If I recall, BellKor made many, many models based on Gradient Boosted Decision Trees,
Restricted Boltzmann Machines, and kNN. They tried many different feature subsets, added temporal weighting, and tried many reduced-dimensionality representations (SVD, NMF). They then stacked them all together into one final ensemble whose RSME beat everyone else's on a hidden validation set.
In a production environment, this is probably an insane amount of transformation, feature extraction, and classification for marginally little gains in precision (as defined here). But I'm only a year or two in to building production-environment classifiers, and nothing at Netflix's scale (though not tiny either-- it is a problem if I can't do feature extraction and high-precision/-recall* classification within a few milliseconds).
It's funny to me that people are so quick to poo-poo the complicated modeling done for the Netflix prize. When did production-worthiness become the only important thing? It's like saying Watson was useless because it can't play a concurrent game of Jeopardy with thousands of people on the web.
Just like in research, it turns out that relaxing real-world constraints on a problem is often a great way to make progress. I would not have to search long or far to provide much worse uses of million-dollar grants/projects/big-data-software.
Don't mean to poo-poo. I love scrambling for models and methods. In the latest problem I worked on, I did the same thing. Implementing papers, trying to avail myself of semi-supervised or reduced-dimension representations, tweaking models and features every which way... it's illuminating work, and good things come out of it.
But, in the end, companies like Netflix or where I work are immediately looking for cheap ways to make X happen easier, better, and cheaper.
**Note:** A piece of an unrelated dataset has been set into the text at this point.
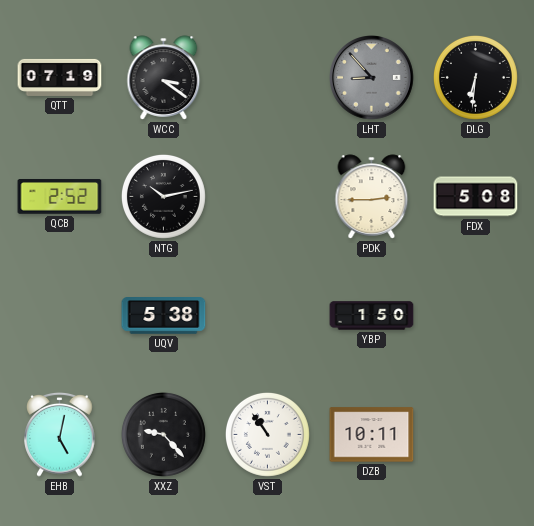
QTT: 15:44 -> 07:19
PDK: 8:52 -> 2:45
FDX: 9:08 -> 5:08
But then hopefully the smart papers go on a shelf or are easily Googleable, and the rest of us get to learn from their efforts.
I can fit long-term and short-term goals in my brain, too, mister.
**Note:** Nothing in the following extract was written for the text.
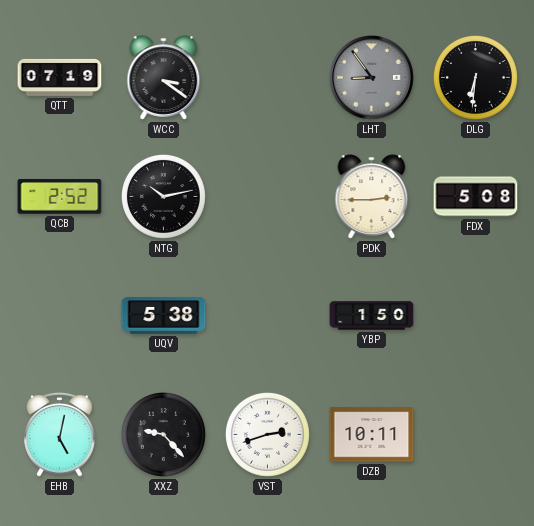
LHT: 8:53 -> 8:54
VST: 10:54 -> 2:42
In a production environment, this is probably an insane amount of transformation, feature extraction, and classification for marginally little gains in precision (as defined here). But I'm only a year or two in to building production-environment classifiers, and nothing at Netflix's scale (though not tiny either-- it is a problem if I can't do feature extraction and high-precision/-recall* classification within a few milliseconds).
* - mid 90s, for a hard NLP/social graph problem.